While navigating the straits of the virus pandemic, you can bet Senter is looking to cut travel expenses, if for no other reason than to pay his own salary. This could mean reaching for more logical regional connections (New Mexico, N.M. State, Colorado State, Tulsa, SMU, Houston et al). Meanwhile, Senter hopes not to lose footing in Conference USA, which grumpy old duffers in the bleachers would consider no big loss. 

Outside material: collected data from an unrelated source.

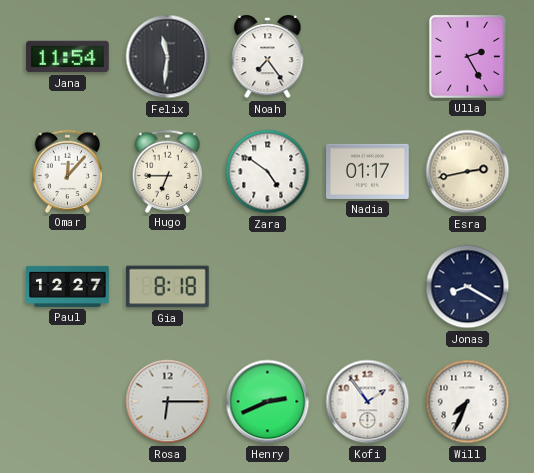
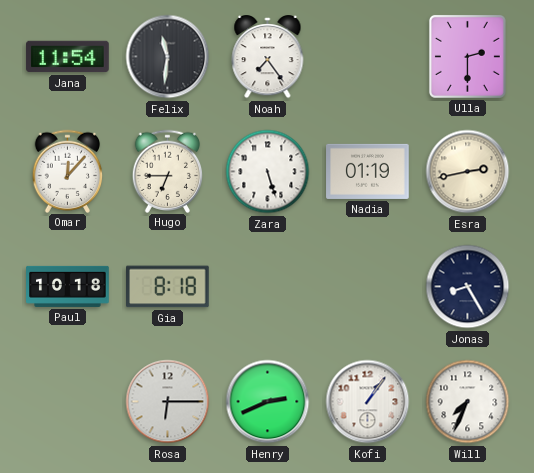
Ulla: 2:25 -> 2:30
Zara: 4:51 -> 5:27
Nadia: 01:17 -> 01:19
Paul: 12:27 -> 10:18
Jonas: 8:20 -> 8:25
Kofi: 1:54 -> 1:06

Stadium scoreboards have a way of forcing us to accept certain truths. In 2018 UTEP brought in Northern Arizona to pad the W-L record against a school that gives fewer scholarships. Ahem. The visitors left the Sun Bowl with a 30-10 victory. Worse, it felt like the better team won.
So, given the current free-for-all in college athletics, UTEP football needs to build on its 1-0 start, play meaningful games in November and carry momentum in basketball for both men and women. Why now, maybe more than ever? 
As a Tier 1 research institution, UTEP academics — especially among Hispanics — may line up with some of the top schools in America. Bu for athletics, do the Miners have the gumption and the quickdraw to aspir align with Texas Tech and TCU? Or do we play in the same neighborhood of Angelo State, Houston Baptist and West Texas A&M? 
If you ever noodled on donating or buying season tix, whip out your checkbook. It’s show time. Never has a 3- to 4-year period been more pivotal to the future orbit of the UTEP Miners.